_Task prompt_. Word for word, reproduce all entries below, leaving every picture out.

_Records provided_.
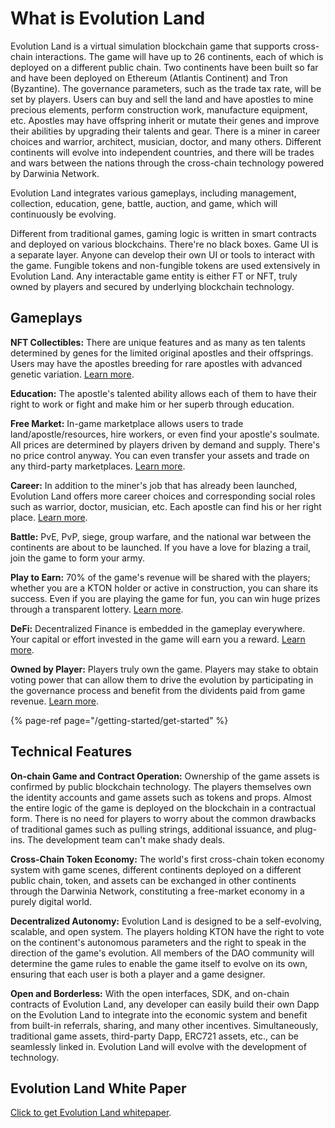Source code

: # What is Evolution Land

Evolution Land is a virtual simulation blockchain game that supports cross-chain interactions. The game will have up to 26 continents, each of which is deployed on a different public chain. Two continents have been built so far and have been deployed on Ethereum \(Atlantis Continent\) and Tron \(Byzantine\). The governance parameters, such as the trade tax rate, will be set by players. Users can buy and sell the land and have apostles to mine precious elements, perform construction work, manufacture equipment, etc. Apostles may have offspring inherit or mutate their genes and improve their abilities by upgrading their talents and gear. There is a miner in career choices and warrior, architect, musician, doctor, and many others. Different continents will evolve into independent countries, and there will be trades and wars between the nations through the cross-chain technology powered by Darwinia Network.

Evolution Land integrates various gameplays, including management, collection, education, gene, battle, auction, and game, which will continuously be evolving.

Different from traditional games, gaming logic is written in smart contracts and deployed on various blockchains. There're no black boxes. Game UI is a separate layer. Anyone can develop their own UI or tools to interact with the game. Fungible tokens and non-fungible tokens are used extensively in Evolution Land. Any interactable game entity is either FT or NFT, truly owned by players and secured by underlying blockchain technology.

## Gameplays

**NFT Collectibles:** There are unique features and as many as ten talents determined by genes for the limited original apostles and their offsprings. Users may have the apostles breeding for rare apostles with advanced genetic variation.  [Learn more](/getting-started/game-entities/apostle).

**Education:** The apostle's talented ability allows each of them to have their right to work or fight and make him or her superb through education.

**Free Market:** In-game marketplace allows users to trade land/apostle/resources, hire workers, or even find your apostle's soulmate. All prices are determined by players driven by demand and supply. There's no price control anyway. You can even transfer your assets and trade on any third-party marketplaces.  [Learn more](/advanced/trading).

**Career:** In addition to the miner's job that has already been launched, Evolution Land offers more career choices and corresponding social roles such as warrior, doctor, musician, etc. Each apostle can find his or her right place.  [Learn more](/getting-started/game-entities/apostle/skills.md#occupations).

**Battle:** PvE, PvP, siege, group warfare, and the national war between the continents are about to be launched. If you have a love for blazing a trail, join the game to form your army.

**Play to Earn:** 70% of the game's revenue will be shared with the players; whether you are a KTON holder or active in construction, you can share its success. Even if you are playing the game for fun, you can win huge prizes through a transparent lottery.  [Learn more](/advanced/evolution-land-dao/revenue-model.md).

**DeFi:** Decentralized Finance is embedded in the gameplay everywhere. Your capital or effort invested in the game will earn you a reward. [Learn more](/advanced/furnace.md).

**Owned by Player:** Players truly own the game. Players may stake to obtain voting power that can allow them to drive the evolution by participating in the governance process and benefit from the dividents paid from game revenue.  [Learn more](/advanced/evolution-land-dao).

{% page-ref page="/getting-started/get-started" %}

## Technical Features

**On-chain Game and Contract Operation:** Ownership of the game assets is confirmed by public blockchain technology. The players themselves own the identity accounts and game assets such as tokens and props. Almost the entire logic of the game is deployed on the blockchain in a contractual form. There is no need for players to worry about the common drawbacks of traditional games such as pulling strings, additional issuance, and plug-ins. The development team can't make shady deals.

**Cross-Chain Token Economy:** The world's first cross-chain token economy system with game scenes, different continents deployed on a different public chain, token, and assets can be exchanged in other continents through the Darwinia Network, constituting a free-market economy in a purely digital world.

**Decentralized Autonomy:** Evolution Land is designed to be a self-evolving, scalable, and open system. The players holding KTON have the right to vote on the continent's autonomous parameters and the right to speak in the direction of the game's evolution. All members of the DAO community will determine the game rules to enable the game itself to evolve on its own, ensuring that each user is both a player and a game designer.

**Open and Borderless:** With the open interfaces, SDK, and on-chain contracts of Evolution Land, any developer can easily build their own Dapp on the Evolution Land to integrate into the economic system and benefit from built-in referrals, sharing, and many other incentives. Simultaneously, traditional game assets, third-party Dapp, ERC721 assets, etc., can be seamlessly linked in. Evolution Land will evolve with the development of technology.

## Evolution Land White Paper

[Click to get Evolution Land whitepaper](https://imgland.l2me.com/files/evolutionland/whitepaper_en.pdf?t=20181008).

_Written solution_.
Source code

: # What is Evolution Land

Evolution Land is a virtual simulation blockchain game that supports cross-chain interactions. The game will have up to 26 continents, each of which is deployed on a different public chain. Two continents have been built so far and have been deployed on Ethereum \(Atlantis Continent\) and Tron \(Byzantine\). The governance parameters, such as the trade tax rate, will be set by players. Users can buy and sell the land and have apostles to mine precious elements, perform construction work, manufacture equipment, etc. Apostles may have offspring inherit or mutate their genes and improve their abilities by upgrading their talents and gear. There is a miner in career choices and warrior, architect, musician, doctor, and many others. Different continents will evolve into independent countries, and there will be trades and wars between the nations through the cross-chain technology powered by Darwinia Network.

Evolution Land integrates various gameplays, including management, collection, education, gene, battle, auction, and game, which will continuously be evolving.

Different from traditional games, gaming logic is written in smart contracts and deployed on various blockchains. There're no black boxes. Game UI is a separate layer. Anyone can develop their own UI or tools to interact with the game. Fungible tokens and non-fungible tokens are used extensively in Evolution Land. Any interactable game entity is either FT or NFT, truly owned by players and secured by underlying blockchain technology.

## Gameplays

**NFT Collectibles:** There are unique features and as many as ten talents determined by genes for the limited original apostles and their offsprings. Users may have the apostles breeding for rare apostles with advanced genetic variation.  [Learn more](/getting-started/game-entities/apostle).

**Education:** The apostle's talented ability allows each of them to have their right to work or fight and make him or her superb through education.

**Free Market:** In-game marketplace allows users to trade land/apostle/resources, hire workers, or even find your apostle's soulmate. All prices are determined by players driven by demand and supply. There's no price control anyway. You can even transfer your assets and trade on any third-party marketplaces.  [Learn more](/advanced/trading).

**Career:** In addition to the miner's job that has already been launched, Evolution Land offers more career choices and corresponding social roles such as warrior, doctor, musician, etc. Each apostle can find his or her right place.  [Learn more](/getting-started/game-entities/apostle/skills.md#occupations).

**Battle:** PvE, PvP, siege, group warfare, and the national war between the continents are about to be launched. If you have a love for blazing a trail, join the game to form your army.

**Play to Earn:** 70% of the game's revenue will be shared with the players; whether you are a KTON holder or active in construction, you can share its success. Even if you are playing the game for fun, you can win huge prizes through a transparent lottery.  [Learn more](/advanced/evolution-land-dao/revenue-model.md).

**DeFi:** Decentralized Finance is embedded in the gameplay everywhere. Your capital or effort invested in the game will earn you a reward. [Learn more](/advanced/furnace.md).

**Owned by Player:** Players truly own the game. Players may stake to obtain voting power that can allow them to drive the evolution by participating in the governance process and benefit from the dividents paid from game revenue.  [Learn more](/advanced/evolution-land-dao).

{% page-ref page="/getting-started/get-started" %}

## Technical Features

**On-chain Game and Contract Operation:** Ownership of the game assets is confirmed by public blockchain technology. The players themselves own the identity accounts and game assets such as tokens and props. Almost the entire logic of the game is deployed on the blockchain in a contractual form. There is no need for players to worry about the common drawbacks of traditional games such as pulling strings, additional issuance, and plug-ins. The development team can't make shady deals.

**Cross-Chain Token Economy:** The world's first cross-chain token economy system with game scenes, different continents deployed on a different public chain, token, and assets can be exchanged in other continents through the Darwinia Network, constituting a free-market economy in a purely digital world.

**Decentralized Autonomy:** Evolution Land is designed to be a self-evolving, scalable, and open system. The players holding KTON have the right to vote on the continent's autonomous parameters and the right to speak in the direction of the game's evolution. All members of the DAO community will determine the game rules to enable the game itself to evolve on its own, ensuring that each user is both a player and a game designer.

**Open and Borderless:** With the open interfaces, SDK, and on-chain contracts of Evolution Land, any developer can easily build their own Dapp on the Evolution Land to integrate into the economic system and benefit from built-in referrals, sharing, and many other incentives. Simultaneously, traditional game assets, third-party Dapp, ERC721 assets, etc., can be seamlessly linked in. Evolution Land will evolve with the development of technology.

## Evolution Land White Paper

[Click to get Evolution Land whitepaper](https://imgland.l2me.com/files/evolutionland/whitepaper_en.pdf?t=20181008).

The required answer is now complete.